A veces, es inspirador y sanador contar las propias experiencias

Durante el tiempo en que viví en Francia, por allá, a fines de los años 70, tuve la invaluable oportunidad de acudir en peregrinación con  el grupo que salía de la ciudad de Toulouse, donde residía. A partir de ese momento, mi percepción de lo ocurrido en ese lugar cambió completamente. Para mí, Lourdes era un icono como sitio de oración, al que todo católico debería visitar alguna vez en la vida. 

Siendo muy joven, nunca me planteé buscar allí sanación física. También pensaba en Lourdes como la gruta tantas veces visitada por generaciones enteras de abuelas de la familia y mi curiosidad por conocerla crecía a medida que esas ancianas sabias me relataban de niña los prodigios que habían oído ocurrían allí.

Extracto de datos:
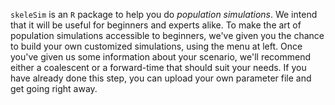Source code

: `skeleSim` is an `R` package to help you do _population simulations_. We intend that it will be useful for beginners and experts alike. To make the art of population simulations accessible to beginners, we've given you the chance to build your own customized simulations, using the menu at left. Once you've given us some information about your scenario, we'll recommend either a coalescent or a forward-time that should suit your needs. If you have already done this step, you can upload your own parameter file and get going right away.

Ejercicio: Transcribe completo y sin ninguna modificación el relato sobre la peregrinación a Lourdes.

Resultado del ejercicio:
A veces, es inspirador y sanador contar las propias experiencias

Durante el tiempo en que viví en Francia, por allá, a fines de los años 70, tuve la invaluable oportunidad de acudir en peregrinación con  el grupo que salía de la ciudad de Toulouse, donde residía. A partir de ese momento, mi percepción de lo ocurrido en ese lugar cambió completamente. Para mí, Lourdes era un icono como sitio de oración, al que todo católico debería visitar alguna vez en la vida. 

Siendo muy joven, nunca me planteé buscar allí sanación física. También pensaba en Lourdes como la gruta tantas veces visitada por generaciones enteras de abuelas de la familia y mi curiosidad por conocerla crecía a medida que esas ancianas sabias me relataban de niña los prodigios que habían oído ocurrían allí.